** Listed records **
-*-
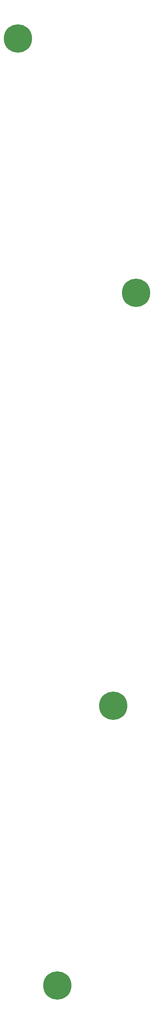
<source format=gbr>
G04 #@! TF.FileFunction,Soldermask,Bot*
%FSLAX46Y46*%
G04 Gerber Fmt 4.6, Leading zero omitted, Abs format (unit mm)*
G04 Created by KiCad (PCBNEW 4.0.6) date 04/28/18 22:34:54*
%MOMM*%
%LPD*%
G01*
G04 APERTURE LIST*
%ADD10C,0.100000*%
%ADD11C,6.800000*%
G04 APERTURE END LIST*
D10*
D11*
X69500000Y-294500000D03*
X88500000Y-128500000D03*
X60000000Y-67500000D03*
X83000000Y-227500000D03*
M02*

</source>
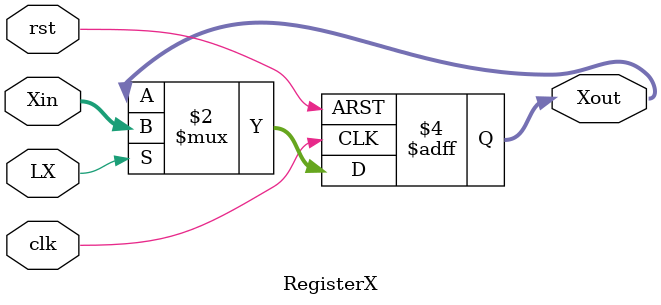
<source format=v>
`timescale 1ps/1ps

module RegisterX(input[15:0] Xin,input LX,clk,rst,output reg[15:0] Xout);

	always@(posedge clk,posedge rst) begin
		if(rst) Xout<=0; else begin
			if(LX) Xout<=Xin; 
		end
	end
	
endmodule
		
</source>
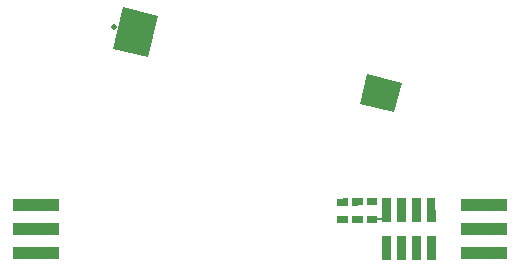
<source format=gbs>
G04 #@! TF.FileFunction,Soldermask,Bot*
%FSLAX46Y46*%
G04 Gerber Fmt 4.6, Leading zero omitted, Abs format (unit mm)*
G04 Created by KiCad (PCBNEW 4.0.0-rc2-stable) date 3/3/2016 3:46:29 PM*
%MOMM*%
G01*
G04 APERTURE LIST*
%ADD10C,0.150000*%
%ADD11R,4.000000X1.000000*%
%ADD12C,0.600000*%
%ADD13C,0.500000*%
G04 APERTURE END LIST*
D10*
D11*
X86986290Y-50192200D03*
X86986290Y-48192200D03*
X86986290Y-46192200D03*
D12*
X85986290Y-50192200D03*
X85986290Y-48192200D03*
X85986290Y-46192200D03*
D11*
X49020840Y-46192200D03*
X49020840Y-48192200D03*
X49020840Y-50192200D03*
D12*
X50020840Y-46192200D03*
X50020840Y-48192200D03*
X50020840Y-50192200D03*
D10*
G36*
X79355296Y-38320276D02*
X76444009Y-37596115D01*
X77071616Y-35073000D01*
X79982903Y-35797161D01*
X79355296Y-38320276D01*
X79355296Y-38320276D01*
G37*
G36*
X58467424Y-33639808D02*
X55556137Y-32915646D01*
X56425130Y-29422102D01*
X59336417Y-30146264D01*
X58467424Y-33639808D01*
X58467424Y-33639808D01*
G37*
D13*
X55602462Y-31072320D03*
D10*
G36*
X78300495Y-50788689D02*
X78292904Y-48788704D01*
X79052899Y-48785819D01*
X79060490Y-50785804D01*
X78300495Y-50788689D01*
X78300495Y-50788689D01*
G37*
G36*
X79570485Y-50783869D02*
X79562894Y-48783884D01*
X80322889Y-48780999D01*
X80330480Y-50780984D01*
X79570485Y-50783869D01*
X79570485Y-50783869D01*
G37*
G36*
X80840476Y-50779048D02*
X80832885Y-48779063D01*
X81592880Y-48776178D01*
X81600471Y-50776163D01*
X80840476Y-50779048D01*
X80840476Y-50779048D01*
G37*
G36*
X82110467Y-50774228D02*
X82102876Y-48774243D01*
X82862871Y-48771358D01*
X82870462Y-50771343D01*
X82110467Y-50774228D01*
X82110467Y-50774228D01*
G37*
G36*
X78288349Y-47588712D02*
X78280758Y-45588727D01*
X79040753Y-45585842D01*
X79048344Y-47585827D01*
X78288349Y-47588712D01*
X78288349Y-47588712D01*
G37*
G36*
X79558340Y-47583892D02*
X79550749Y-45583907D01*
X80310744Y-45581022D01*
X80318335Y-47581007D01*
X79558340Y-47583892D01*
X79558340Y-47583892D01*
G37*
G36*
X80828331Y-47579071D02*
X80820740Y-45579086D01*
X81580735Y-45576201D01*
X81588326Y-47576186D01*
X80828331Y-47579071D01*
X80828331Y-47579071D01*
G37*
G36*
X82108321Y-47574213D02*
X82100730Y-45574228D01*
X82840725Y-45571419D01*
X82848316Y-47571404D01*
X82108321Y-47574213D01*
X82108321Y-47574213D01*
G37*
G36*
X77018045Y-46193524D02*
X77015768Y-45593528D01*
X77915761Y-45590112D01*
X77918038Y-46190108D01*
X77018045Y-46193524D01*
X77018045Y-46193524D01*
G37*
G36*
X77023738Y-47693513D02*
X77021461Y-47093517D01*
X77921454Y-47090101D01*
X77923731Y-47690097D01*
X77023738Y-47693513D01*
X77023738Y-47693513D01*
G37*
G36*
X75773747Y-47698257D02*
X75771470Y-47098261D01*
X76671463Y-47094845D01*
X76673740Y-47694841D01*
X75773747Y-47698257D01*
X75773747Y-47698257D01*
G37*
G36*
X75768054Y-46198268D02*
X75765777Y-45598272D01*
X76665770Y-45594856D01*
X76668047Y-46194852D01*
X75768054Y-46198268D01*
X75768054Y-46198268D01*
G37*
G36*
X74518063Y-46203013D02*
X74515786Y-45603017D01*
X75415779Y-45599601D01*
X75418056Y-46199597D01*
X74518063Y-46203013D01*
X74518063Y-46203013D01*
G37*
G36*
X74523756Y-47703002D02*
X74521479Y-47103006D01*
X75421472Y-47099590D01*
X75423749Y-47699586D01*
X74523756Y-47703002D01*
X74523756Y-47703002D01*
G37*
G36*
X77672784Y-47441047D02*
X77672025Y-47241049D01*
X78572018Y-47237633D01*
X78572777Y-47437631D01*
X77672784Y-47441047D01*
X77672784Y-47441047D01*
G37*
M02*

</source>
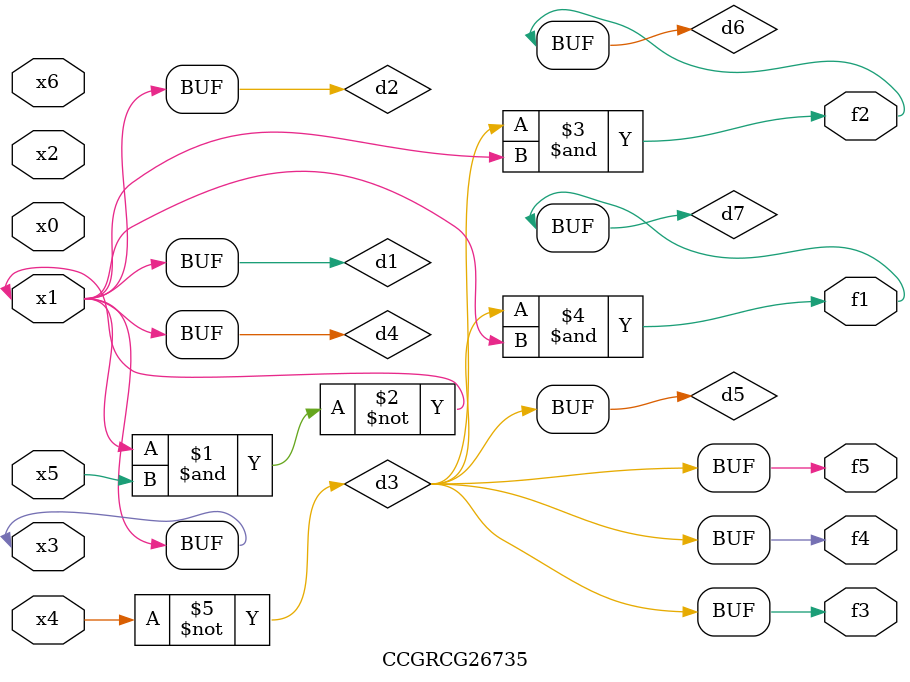
<source format=v>
module CCGRCG26735(
	input x0, x1, x2, x3, x4, x5, x6,
	output f1, f2, f3, f4, f5
);

	wire d1, d2, d3, d4, d5, d6, d7;

	buf (d1, x1, x3);
	nand (d2, x1, x5);
	not (d3, x4);
	buf (d4, d1, d2);
	buf (d5, d3);
	and (d6, d3, d4);
	and (d7, d3, d4);
	assign f1 = d7;
	assign f2 = d6;
	assign f3 = d5;
	assign f4 = d5;
	assign f5 = d5;
endmodule

</source>
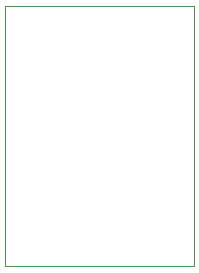
<source format=gbr>
%TF.GenerationSoftware,KiCad,Pcbnew,9.0.4*%
%TF.CreationDate,2025-11-13T11:37:52+01:00*%
%TF.ProjectId,Neptune-32x-315-5805-bypass,4e657074-756e-4652-9d33-32782d333135,rev?*%
%TF.SameCoordinates,Original*%
%TF.FileFunction,Profile,NP*%
%FSLAX46Y46*%
G04 Gerber Fmt 4.6, Leading zero omitted, Abs format (unit mm)*
G04 Created by KiCad (PCBNEW 9.0.4) date 2025-11-13 11:37:52*
%MOMM*%
%LPD*%
G01*
G04 APERTURE LIST*
%TA.AperFunction,Profile*%
%ADD10C,0.050000*%
%TD*%
G04 APERTURE END LIST*
%TO.C,IC1*%
D10*
X97072800Y-62705600D02*
X113072800Y-62705600D01*
X113072800Y-84705600D01*
X97072800Y-84705600D01*
X97072800Y-62705600D01*
%TD*%
M02*

</source>
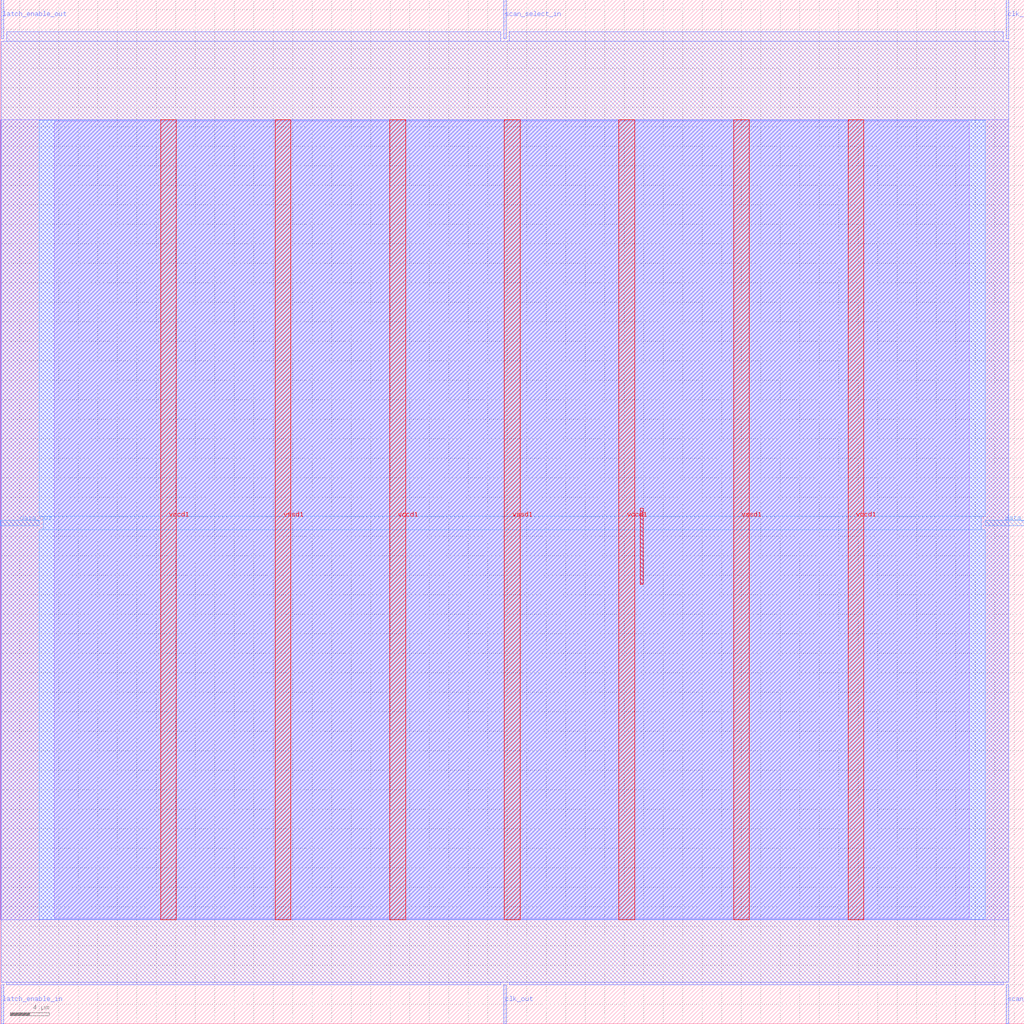
<source format=lef>
VERSION 5.7 ;
  NOWIREEXTENSIONATPIN ON ;
  DIVIDERCHAR "/" ;
  BUSBITCHARS "[]" ;
MACRO scan_wrapper_341462925422101075
  CLASS BLOCK ;
  FOREIGN scan_wrapper_341462925422101075 ;
  ORIGIN 0.000 0.000 ;
  SIZE 105.000 BY 105.000 ;
  PIN clk_in
    DIRECTION INPUT ;
    USE SIGNAL ;
    PORT
      LAYER met2 ;
        RECT 103.130 101.000 103.410 105.000 ;
    END
  END clk_in
  PIN clk_out
    DIRECTION OUTPUT TRISTATE ;
    USE SIGNAL ;
    PORT
      LAYER met2 ;
        RECT 51.610 0.000 51.890 4.000 ;
    END
  END clk_out
  PIN data_in
    DIRECTION INPUT ;
    USE SIGNAL ;
    PORT
      LAYER met3 ;
        RECT 101.000 51.040 105.000 51.640 ;
    END
  END data_in
  PIN data_out
    DIRECTION OUTPUT TRISTATE ;
    USE SIGNAL ;
    PORT
      LAYER met3 ;
        RECT 0.000 51.040 4.000 51.640 ;
    END
  END data_out
  PIN latch_enable_in
    DIRECTION INPUT ;
    USE SIGNAL ;
    PORT
      LAYER met2 ;
        RECT 0.090 0.000 0.370 4.000 ;
    END
  END latch_enable_in
  PIN latch_enable_out
    DIRECTION OUTPUT TRISTATE ;
    USE SIGNAL ;
    PORT
      LAYER met2 ;
        RECT 0.090 101.000 0.370 105.000 ;
    END
  END latch_enable_out
  PIN scan_select_in
    DIRECTION INPUT ;
    USE SIGNAL ;
    PORT
      LAYER met2 ;
        RECT 51.610 101.000 51.890 105.000 ;
    END
  END scan_select_in
  PIN scan_select_out
    DIRECTION OUTPUT TRISTATE ;
    USE SIGNAL ;
    PORT
      LAYER met2 ;
        RECT 103.130 0.000 103.410 4.000 ;
    END
  END scan_select_out
  PIN vccd1
    DIRECTION INOUT ;
    USE POWER ;
    PORT
      LAYER met4 ;
        RECT 16.465 10.640 18.065 92.720 ;
    END
    PORT
      LAYER met4 ;
        RECT 39.955 10.640 41.555 92.720 ;
    END
    PORT
      LAYER met4 ;
        RECT 63.445 10.640 65.045 92.720 ;
    END
    PORT
      LAYER met4 ;
        RECT 86.935 10.640 88.535 92.720 ;
    END
  END vccd1
  PIN vssd1
    DIRECTION INOUT ;
    USE GROUND ;
    PORT
      LAYER met4 ;
        RECT 28.210 10.640 29.810 92.720 ;
    END
    PORT
      LAYER met4 ;
        RECT 51.700 10.640 53.300 92.720 ;
    END
    PORT
      LAYER met4 ;
        RECT 75.190 10.640 76.790 92.720 ;
    END
  END vssd1
  OBS
      LAYER li1 ;
        RECT 5.520 10.795 99.360 92.565 ;
      LAYER met1 ;
        RECT 0.070 10.640 103.430 92.720 ;
      LAYER met2 ;
        RECT 0.650 100.720 51.330 101.730 ;
        RECT 52.170 100.720 102.850 101.730 ;
        RECT 0.100 4.280 103.400 100.720 ;
        RECT 0.650 4.000 51.330 4.280 ;
        RECT 52.170 4.000 102.850 4.280 ;
      LAYER met3 ;
        RECT 4.000 52.040 101.000 92.645 ;
        RECT 4.400 50.640 100.600 52.040 ;
        RECT 4.000 10.715 101.000 50.640 ;
      LAYER met4 ;
        RECT 65.615 45.055 65.945 52.865 ;
  END
END scan_wrapper_341462925422101075
END LIBRARY


</source>
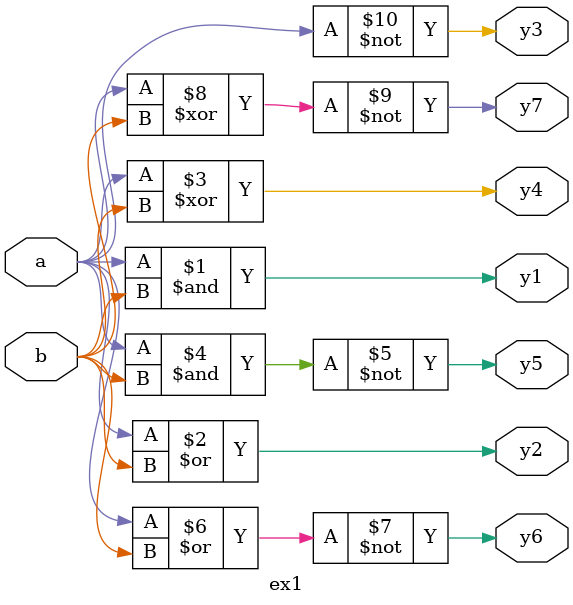
<source format=v>
module ex1(a,b,y1,y2,y3,y4,y5,y6,y7);
input a,b;
output y1,y2,y3,y4,y5,y6,y7;
and(y1,a,b);
or(y2,a,b);
not(y3,a);
xor(y4,a,b);
nand(y5,a,b);
nor(y6,a,b);
xnor(y7,a,b);
endmodule
</source>
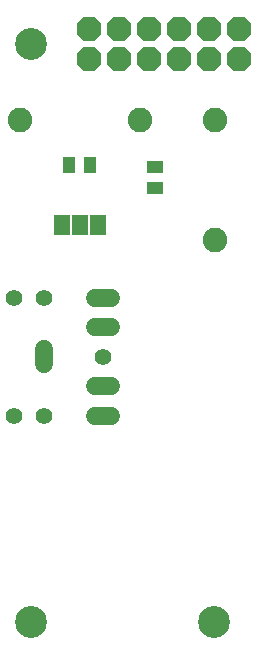
<source format=gts>
G75*
%MOIN*%
%OFA0B0*%
%FSLAX25Y25*%
%IPPOS*%
%LPD*%
%AMOC8*
5,1,8,0,0,1.08239X$1,22.5*
%
%ADD10C,0.10650*%
%ADD11C,0.05918*%
%ADD12C,0.05524*%
%ADD13C,0.08200*%
%ADD14OC8,0.08200*%
%ADD15R,0.03950X0.05524*%
%ADD16R,0.05524X0.03950*%
%ADD17R,0.05400X0.07100*%
D10*
X0025280Y0024177D03*
X0086303Y0024177D03*
X0025280Y0217091D03*
D11*
X0046689Y0132445D02*
X0051807Y0132445D01*
X0051807Y0122602D02*
X0046689Y0122602D01*
X0046689Y0102917D02*
X0051807Y0102917D01*
X0051807Y0093075D02*
X0046689Y0093075D01*
X0029563Y0110201D02*
X0029563Y0115319D01*
D12*
X0029563Y0132445D03*
X0019720Y0132445D03*
X0019720Y0093075D03*
X0029563Y0093075D03*
X0049248Y0112760D03*
D13*
X0086500Y0151500D03*
X0086500Y0191500D03*
X0061500Y0191500D03*
X0021500Y0191500D03*
D14*
X0044453Y0212091D03*
X0044453Y0222091D03*
X0054453Y0222091D03*
X0054453Y0212091D03*
X0064453Y0212091D03*
X0064453Y0222091D03*
X0074453Y0222091D03*
X0074453Y0212091D03*
X0084453Y0212091D03*
X0084453Y0222091D03*
X0094453Y0222091D03*
X0094453Y0212091D03*
D15*
X0045043Y0176500D03*
X0037957Y0176500D03*
D16*
X0066500Y0176043D03*
X0066500Y0168957D03*
D17*
X0047500Y0156500D03*
X0041500Y0156500D03*
X0035500Y0156500D03*
M02*

</source>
-*-
** What you are asked to do **
Keeping both end lines, retype exactly the lines from the first line of the material through the line that contains "<source format=gbs>", but not the pictures.

** Response **
<source format=gbr>
G04 #@! TF.FileFunction,Soldermask,Bot*
%FSLAX46Y46*%
G04 Gerber Fmt 4.6, Leading zero omitted, Abs format (unit mm)*
G04 Created by KiCad (PCBNEW 4.0.6) date 04/28/18 22:34:54*
%MOMM*%
%LPD*%
G01*
G04 APERTURE LIST*
%ADD10C,0.100000*%
%ADD11C,6.800000*%
G04 APERTURE END LIST*
D10*
D11*
X69500000Y-294500000D03*
X88500000Y-128500000D03*
X60000000Y-67500000D03*
X83000000Y-227500000D03*
M02*

</source>
<source format=v>
`timescale 1ps/1ps

module RegisterX(input[15:0] Xin,input LX,clk,rst,output reg[15:0] Xout);

	always@(posedge clk,posedge rst) begin
		if(rst) Xout<=0; else begin
			if(LX) Xout<=Xin; 
		end
	end
	
endmodule
		
</source>
<source format=gbs>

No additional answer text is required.